Segue la sezione dedicata all’interlingua, concetto descritto con particolare efficacia da Gabriele Pallotti (Università di Bologna e di Sassari). Quando si parla di interlingua si fa riferimento ad ogni stadio dell’apprendimento di un parlante, considerandolo una varietà di lingua a sé stante, piuttosto che misurarne le carenze dal punto di vista della lingua d’arrivo. L’interlingua è un sistema instabile – di cui il parlante non è sicuro – che si modificherà avvicinandosi gradualmente alla lingua seconda. L’instabilità è garanzia del progresso linguistico del parlante, perché ne manifesta il suo procedere formulando ipotesi, da verificare attraverso l’interazione con i parlanti nativi per consolidare la sua varietà di lingua.
La sezione finale contiene un’intervista a Daniela Zorzi (Università di Bologna), che suggerisce come intervenire attraverso forme di insegnamento esplicito mirate a realizzare i due obiettivi comuni a tutti gli insegnamenti linguistici: esprimere se stessi attraverso la lingua e, secondariamente, esprimere se stessi correttamente. Due obiettivi distinti che, a suo parere, non dovrebbero essere mescolati: tanto più che qualunque apprendente desidera in primo luogo esprimere se stesso; successivamente desidera farlo in maniera accurata. Pur essendo in certa misura una generalizzazione, questo dato dovrebbe guidare a costruire un corso di lingua che focalizzi l’attenzione – con chiarezza  sul contenuto prima che sulla forma e metta lo studente in condizione di parlare innanzi tutto di sé, prima di pretendere che memorizzi ogni forma verbale.
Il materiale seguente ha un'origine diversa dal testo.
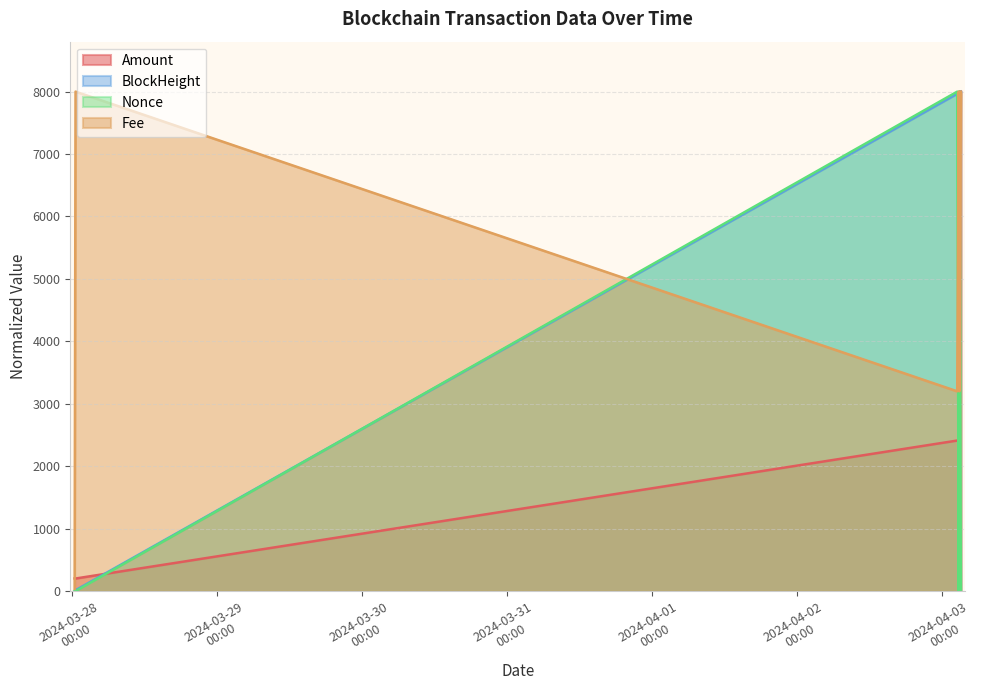

How many lines are shown in the chart?

4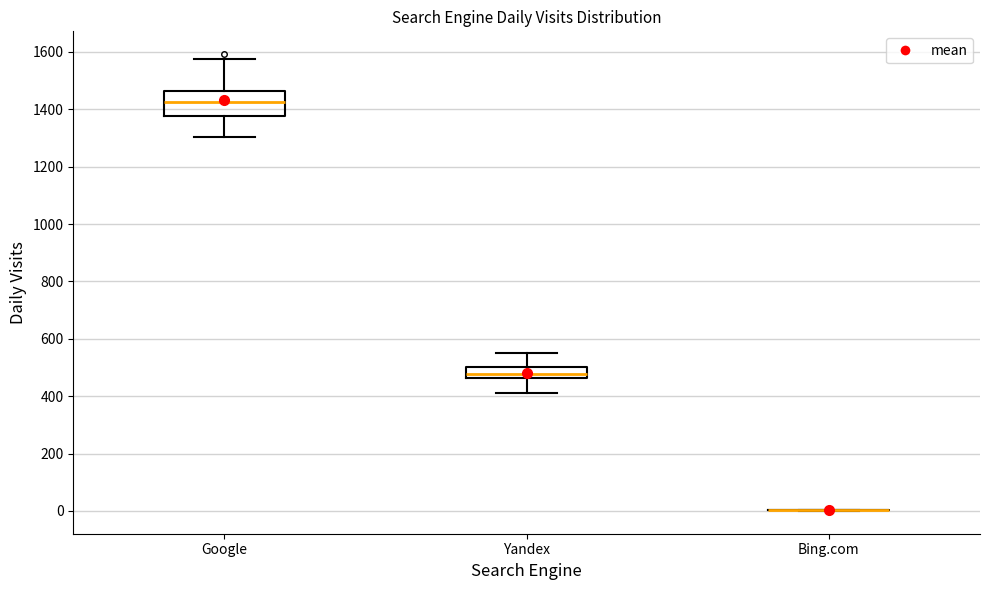

Where does the median line of the box for Yandex sit on the y-axis? The values are not printed on the chart, so give them approximately, as read against the axis.

480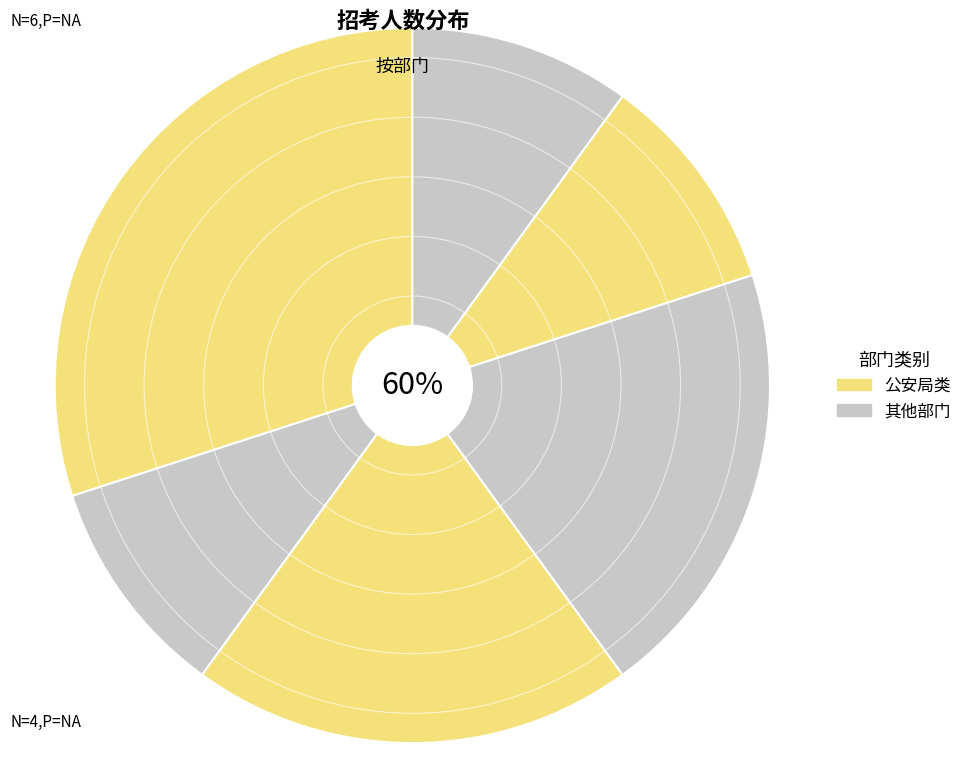

Does 灌云县－县公安局 account for over 50% of the chart?

No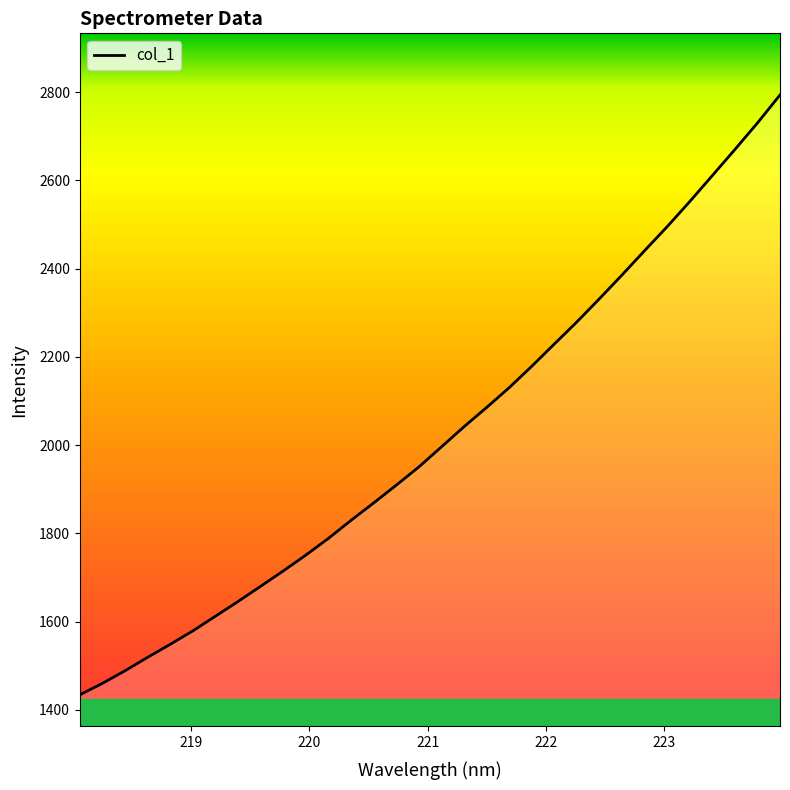

What is the difference between the maximum and minimum values?

1359.5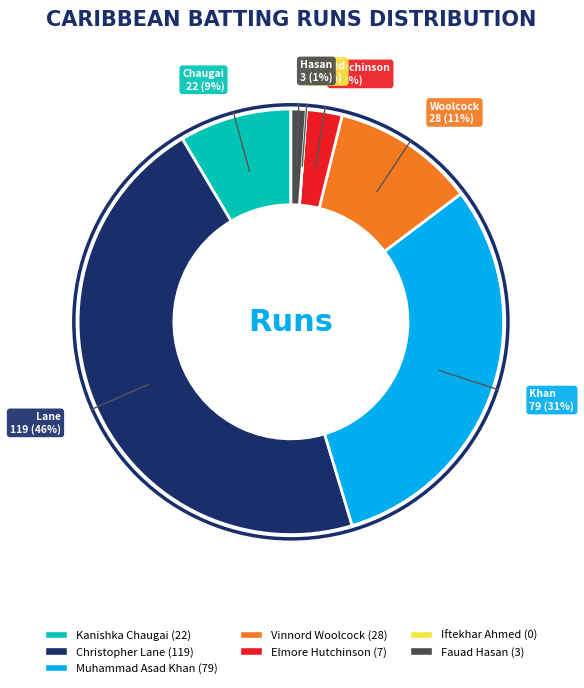

Is Vinnord Woolcock the majority of the pie?

No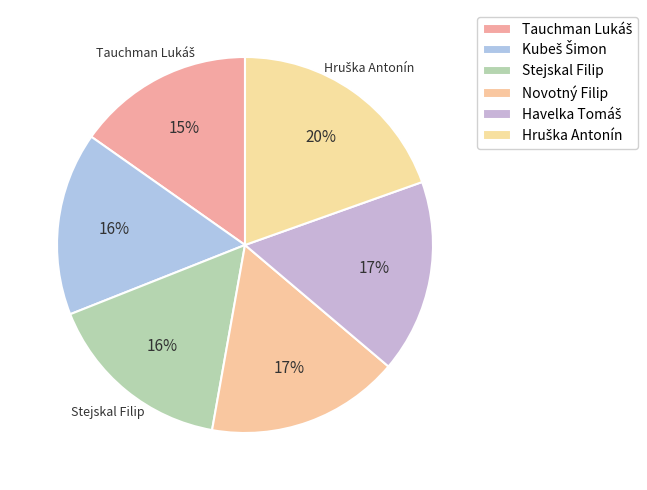

To the nearest percent, what is the difference between the Kubeš Šimon and Tauchman Lukáš slice percentages?

1%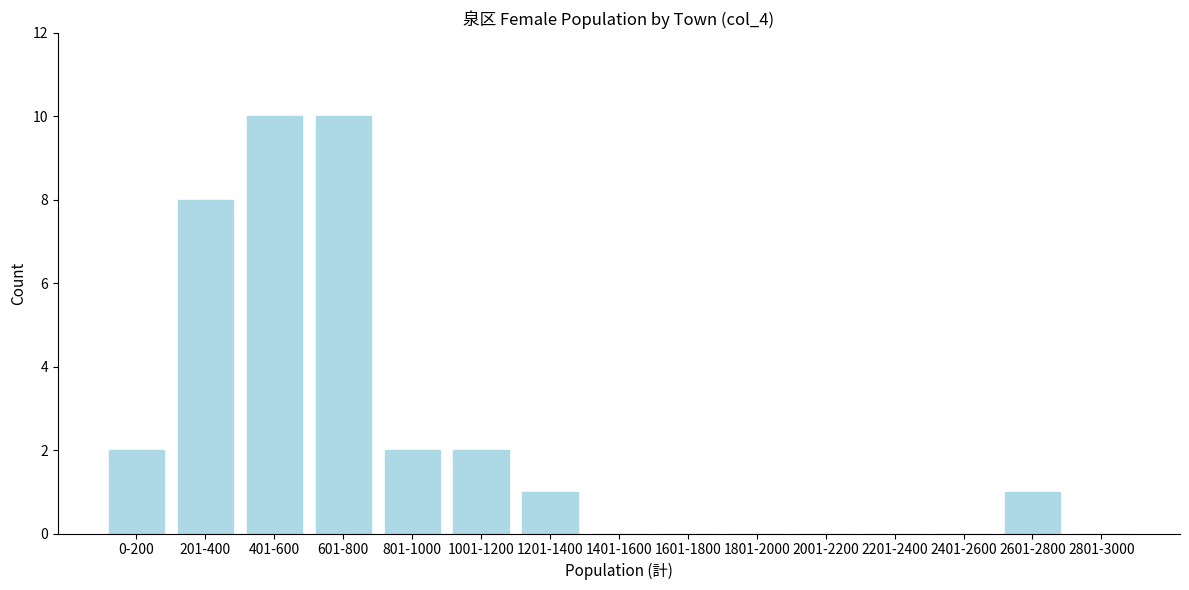

Reading right to left, what are all the values shown in this chart?

2801-3000=0	2601-2800=1	2401-2600=0	2201-2400=0	2001-2200=0	1801-2000=0	1601-1800=0	1401-1600=0	1201-1400=1	1001-1200=2	801-1000=2	601-800=10	401-600=10	201-400=8	0-200=2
Un possibile piano del lavoro: un approccio attivo
L’opera è stata pensata per stimolare riflessioni all’interno di un gruppo di formatori e per discutere operativamente sulle possibili attività da svolgere in classe in relazione a ciascuno scenario presentato. Il progetto di chi ha creato questo percorso, come indicato nell’introduzione della guida, inizia con un’attività da proporre alla classe prima della visione, che dovrebbe lasciar emergere le preconoscenze dei partecipanti in merito all’argomento da trattare.
Dopo la visione di una parte del video, la discussione potrebbe essere guidata dai diversi contributi della guida che, accanto alle attività strettamente didattiche, ne suggeriscono altre che si possono svolgere fuori dall’aula, immediatamente applicabili a ciascuna realtà lavorativa; caratteristica, questa, molto importante, perché permette di colmare il divario troppe volte esistente tra la realtà del formatore e quella di chi si accinge ad acquisire competenze spesso non immediatamente spendibili nel proprio contesto di lavoro.